Consider a vertex in a tree, call it V. Pick the (or one of the) vertex in the tree that is farthest from V in terms of distance, call it X. Now pick the vertex (or one of the) vertex in the tree that is farthest from X in terms of distance, call it Y. Show that the shortest path from X to Y is the longest, or one of the longest, shortest path in the tree.
I have a few approaches but they all call for many cases. You can try contradiction after you build your tree, or try rooting your tree at V, but neither of these is that pretty... any innovative approaches?
Yes I agree that every path between two vertices is unique.
So we know that path from X to Y is equal to or longer than path from V to X. If the paths share no vertices in common, then that's a contradiction since then our choice of X would have been Y to start with... We also know that if the path from X to Y is part of the longest path on the tree, then Y must be an endpoint of the longest path (if not it leads to the same contradiction)
But I am stuck here. The paths (V to X and X to Z) have some node in common (other than X) at least is all I know, but I can't make any more leaps from here.
Yes, but the question is asking to prove that the path length between X and Y is equal to the diameter of the tree. I understand that there is a unique path between X and Y, in that there is only one path to take to get from X to Y. But that doesn't necessarily mean that the length of this path is the diameter of the tree.
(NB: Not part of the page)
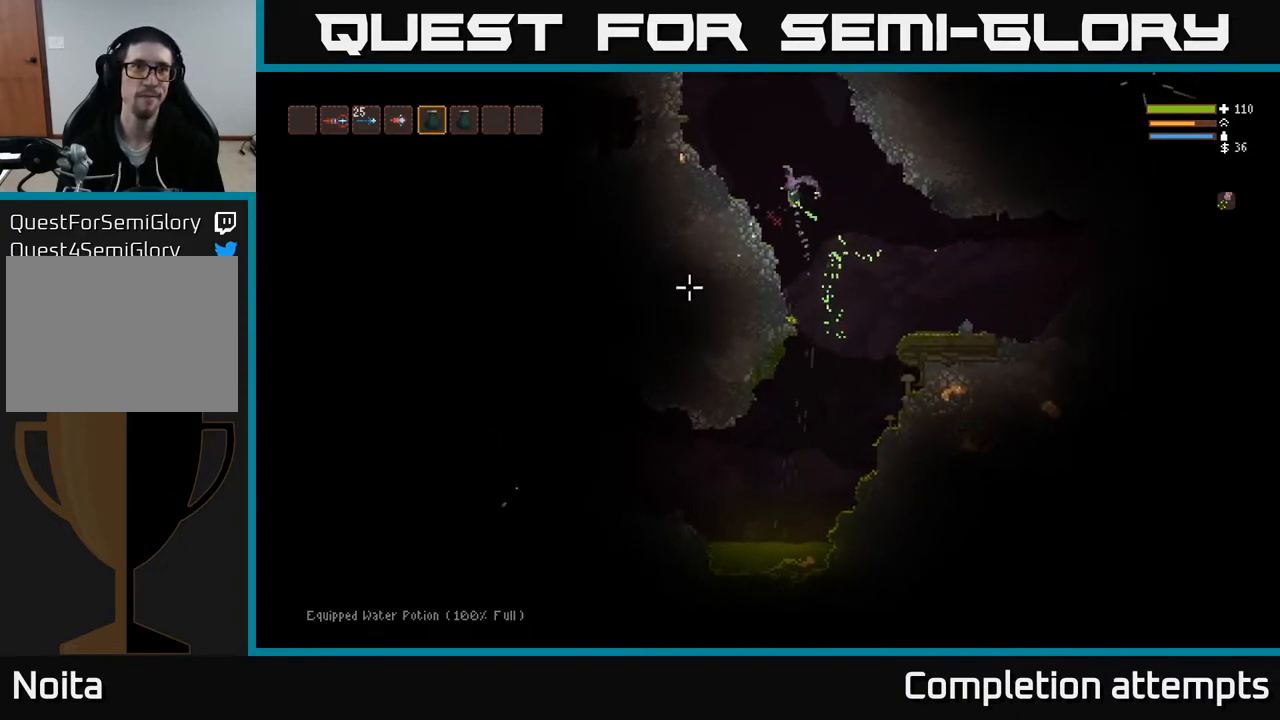
{"buttons": [], "left_stick": "center", "right_stick": "up-left", "events": [[183, "right_stick", "up-left"], [367, "left_stick", "center"]]}
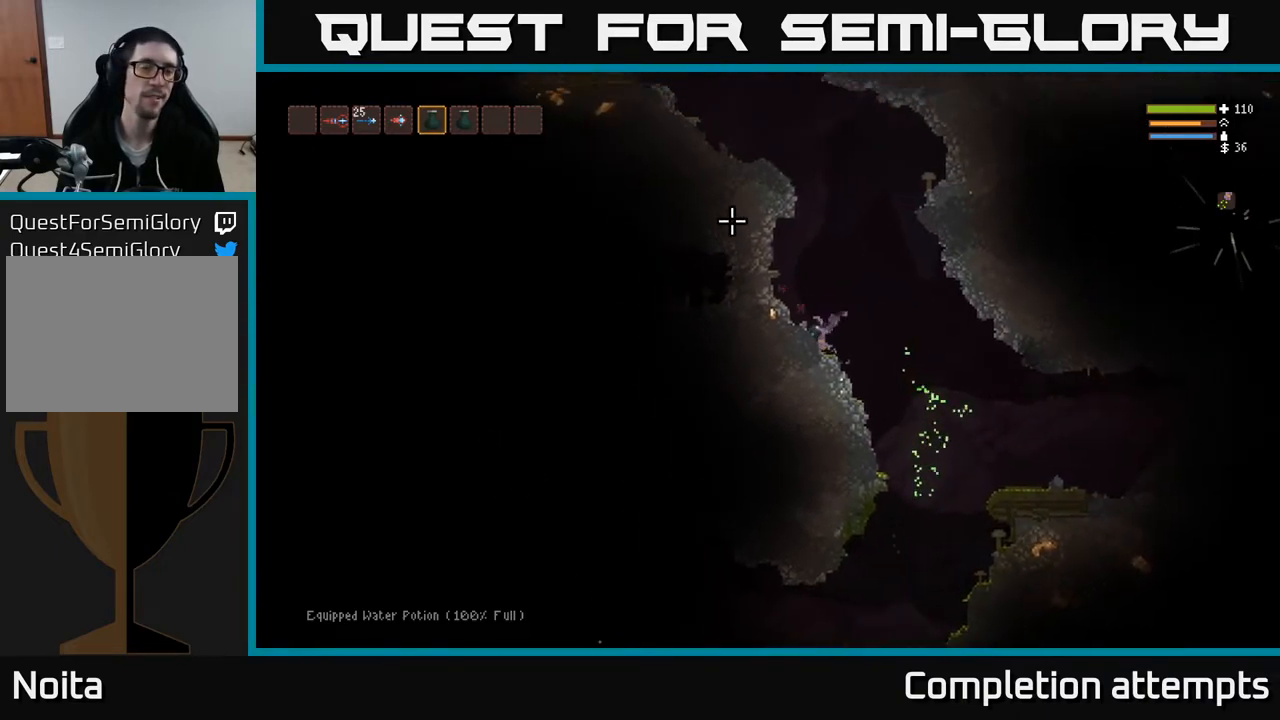
{"buttons": [], "left_stick": "center", "right_stick": "up-left", "events": [[150, "L1", "down"], [233, "L1", "up"]]}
So if X is the farthest node from some random node V, and Y is the farthest node from X, we are asked to prove that the path from X to Y is longer than or as long as any path between any two vertices in the tree. I don't see how simply observing that every path between vertices is unique helps prove that X --> Y gives the maximal path length.
Using your notation, If the tree has more that one vertex then V not equal X.
It is possible that V=Y. In which case one can argue that the path from X-V is the longest in the tree.
Now if V is not Y then X-V-Y. In which case one can argue that the path from X-Y is the longest in the tree.